We cried, we hugged and we talked openly. I shared poetry about these things with her and we talked about how she could work on “letting go” a bit.

Survivors is what we are. And I know there are other sisters and brothers in the survivor family with us. I met one today.

I’ve always hated the phrase “it’s a small world”. I don’t know why. It just bothers me. It’s a huge world! Yet time and time again, I am reminded that it is indeed a small world – and the connectors are sometimes awe-inspiring.

I live in Walla Walla, Washington and I am currently visiting a tiny town called Rockaway Beach, Oregon. Last year when I came here I had forgotten to get my co-workers some salt water taffy. Today we headed out into town, visiting some local shops for knick-knacks, t-shirts, coffee and ice cream. At the last minute I spotted a little candy shop and sure enough, they had local salt water taffy. I bought quite a bit and explained to the woman that the last trip here I had forgotten to bring some back. She said that was nice of me and asked where I was from. “Walla Walla,” I told her. Her eyes lit up and she said, “Oh, I love Walla Walla. I grew up in Yakima.” I’m pretty sure my eyes lit up and I smiled and told her I had grown up in Yakima.

We got to talking about our age, and schools we had attended and for some reason, I brought up my mom and her name and where she worked. She knew my mom from her work.

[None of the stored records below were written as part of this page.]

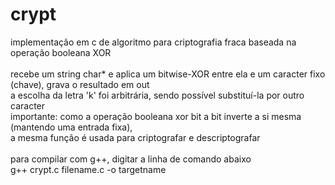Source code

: # crypt
implementação em c de algoritmo para criptografia fraca baseada na operação booleana XOR<br><br>
recebe um string char* e aplica um bitwise-XOR entre ela e um caracter fixo (chave), grava o resultado em out<br>
a escolha da letra 'k' foi arbitrária, sendo possível substituí-la por outro caracter<br>
importante: como a operação booleana xor bit a bit inverte a si mesma (mantendo uma entrada fixa),<br>
a mesma função é usada para criptografar e descriptografar<br><br>
para compilar com g++, digitar a linha de comando abaixo<br>
g++ crypt.c filename.c -o targetname
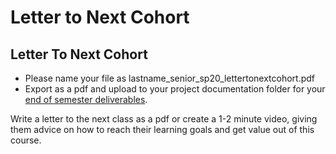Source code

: # Letter to Next Cohort

## Letter To Next Cohort

* Please name your file as lastname\_senior\_sp20\_lettertonextcohort.pdf
* Export as a pdf and upload to your project documentation folder for your [end of semester deliverables](end_of_semester_deliverables.md).

Write a letter to the next class as a pdf or create a 1-2 minute video, giving them advice on how to reach their learning goals and get value out of this course.

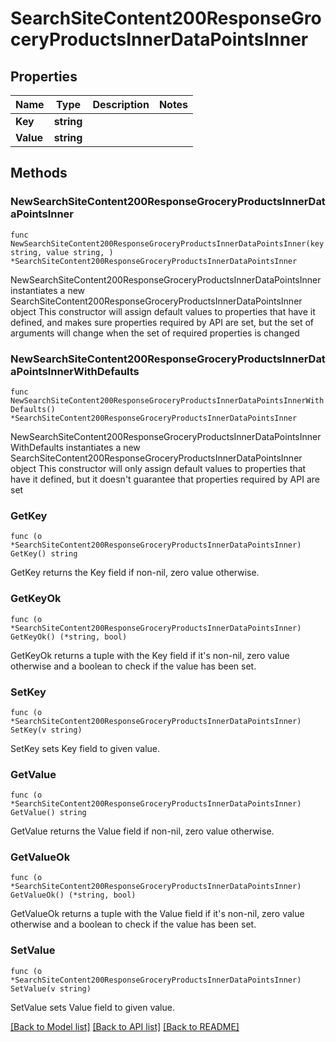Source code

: # SearchSiteContent200ResponseGroceryProductsInnerDataPointsInner

## Properties

Name | Type | Description | Notes
------------ | ------------- | ------------- | -------------
**Key** | **string** |  | 
**Value** | **string** |  | 

## Methods

### NewSearchSiteContent200ResponseGroceryProductsInnerDataPointsInner

`func NewSearchSiteContent200ResponseGroceryProductsInnerDataPointsInner(key string, value string, ) *SearchSiteContent200ResponseGroceryProductsInnerDataPointsInner`

NewSearchSiteContent200ResponseGroceryProductsInnerDataPointsInner instantiates a new SearchSiteContent200ResponseGroceryProductsInnerDataPointsInner object
This constructor will assign default values to properties that have it defined,
and makes sure properties required by API are set, but the set of arguments
will change when the set of required properties is changed

### NewSearchSiteContent200ResponseGroceryProductsInnerDataPointsInnerWithDefaults

`func NewSearchSiteContent200ResponseGroceryProductsInnerDataPointsInnerWithDefaults() *SearchSiteContent200ResponseGroceryProductsInnerDataPointsInner`

NewSearchSiteContent200ResponseGroceryProductsInnerDataPointsInnerWithDefaults instantiates a new SearchSiteContent200ResponseGroceryProductsInnerDataPointsInner object
This constructor will only assign default values to properties that have it defined,
but it doesn't guarantee that properties required by API are set

### GetKey

`func (o *SearchSiteContent200ResponseGroceryProductsInnerDataPointsInner) GetKey() string`

GetKey returns the Key field if non-nil, zero value otherwise.

### GetKeyOk

`func (o *SearchSiteContent200ResponseGroceryProductsInnerDataPointsInner) GetKeyOk() (*string, bool)`

GetKeyOk returns a tuple with the Key field if it's non-nil, zero value otherwise
and a boolean to check if the value has been set.

### SetKey

`func (o *SearchSiteContent200ResponseGroceryProductsInnerDataPointsInner) SetKey(v string)`

SetKey sets Key field to given value.


### GetValue

`func (o *SearchSiteContent200ResponseGroceryProductsInnerDataPointsInner) GetValue() string`

GetValue returns the Value field if non-nil, zero value otherwise.

### GetValueOk

`func (o *SearchSiteContent200ResponseGroceryProductsInnerDataPointsInner) GetValueOk() (*string, bool)`

GetValueOk returns a tuple with the Value field if it's non-nil, zero value otherwise
and a boolean to check if the value has been set.

### SetValue

`func (o *SearchSiteContent200ResponseGroceryProductsInnerDataPointsInner) SetValue(v string)`

SetValue sets Value field to given value.



[[Back to Model list]](../README.md#documentation-for-models) [[Back to API list]](../README.md#documentation-for-api-endpoints) [[Back to README]](../README.md)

I won’t share this woman’s story. It’s not mine to tell. What I can tell you is that I felt blessed that she shared it with me. The hairs on my arms stood up. I cried. We were bonded you see. Survivor sisters.

I believe in fate. I believe in connections and paths. I don’t know why I went into that shop. There was taffy at the ice cream store. I don’t know why I shared my age and city and mother’s name with her. I don’t know why she decided to share such intimate and personal information with me. I know that I was supposed to cross her path. And I know that it was fate that it happened after that intense night with my mom. I know that fate has made me cross paths with other sisters and brothers.

It’s a small world, and perhaps I should embrace it.